** WHAT NEEDS TO BE DONE **
Pick out every line in the data below that holds "buồm".

** GIVEN DATA **
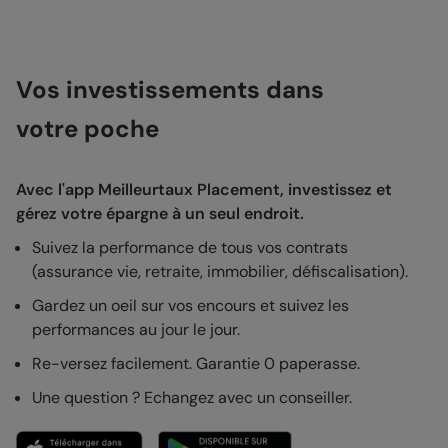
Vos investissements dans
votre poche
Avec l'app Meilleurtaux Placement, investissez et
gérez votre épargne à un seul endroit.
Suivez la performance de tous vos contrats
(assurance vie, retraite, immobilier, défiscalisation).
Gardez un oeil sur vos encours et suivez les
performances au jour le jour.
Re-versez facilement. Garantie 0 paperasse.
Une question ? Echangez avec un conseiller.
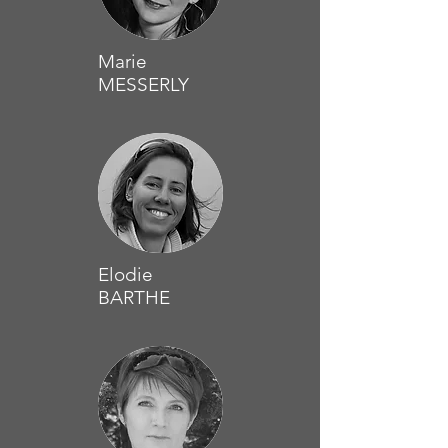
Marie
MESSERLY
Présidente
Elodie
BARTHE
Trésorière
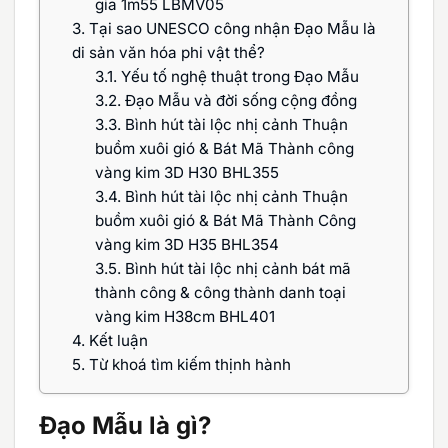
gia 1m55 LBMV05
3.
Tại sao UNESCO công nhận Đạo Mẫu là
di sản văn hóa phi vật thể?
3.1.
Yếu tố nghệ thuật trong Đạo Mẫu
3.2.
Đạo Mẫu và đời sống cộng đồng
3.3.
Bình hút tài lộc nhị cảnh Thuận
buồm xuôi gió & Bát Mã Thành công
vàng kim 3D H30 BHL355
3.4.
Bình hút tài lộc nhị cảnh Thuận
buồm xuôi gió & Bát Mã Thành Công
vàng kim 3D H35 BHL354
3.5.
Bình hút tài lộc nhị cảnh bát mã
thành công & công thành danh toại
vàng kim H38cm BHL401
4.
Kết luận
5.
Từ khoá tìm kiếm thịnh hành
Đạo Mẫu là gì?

--

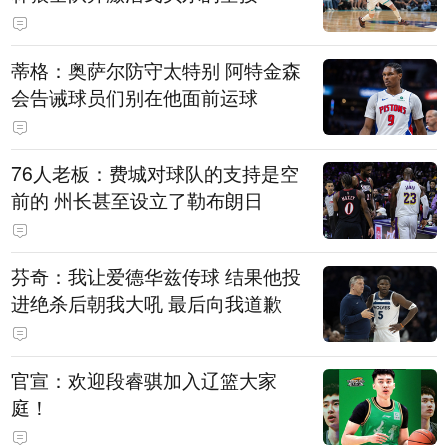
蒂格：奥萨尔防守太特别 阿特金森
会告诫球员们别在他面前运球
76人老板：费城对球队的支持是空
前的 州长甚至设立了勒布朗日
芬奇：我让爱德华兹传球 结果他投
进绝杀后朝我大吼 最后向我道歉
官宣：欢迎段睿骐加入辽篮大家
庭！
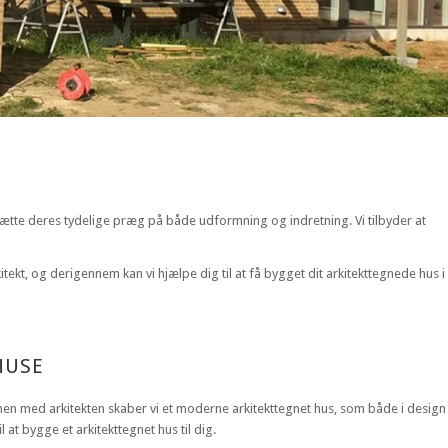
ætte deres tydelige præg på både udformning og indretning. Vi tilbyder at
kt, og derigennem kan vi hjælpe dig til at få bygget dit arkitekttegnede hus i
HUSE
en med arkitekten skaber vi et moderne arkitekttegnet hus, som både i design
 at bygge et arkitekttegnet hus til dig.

** THE ANSWER **
buồm xuôi gió & Bát Mã Thành công
buồm xuôi gió & Bát Mã Thành Công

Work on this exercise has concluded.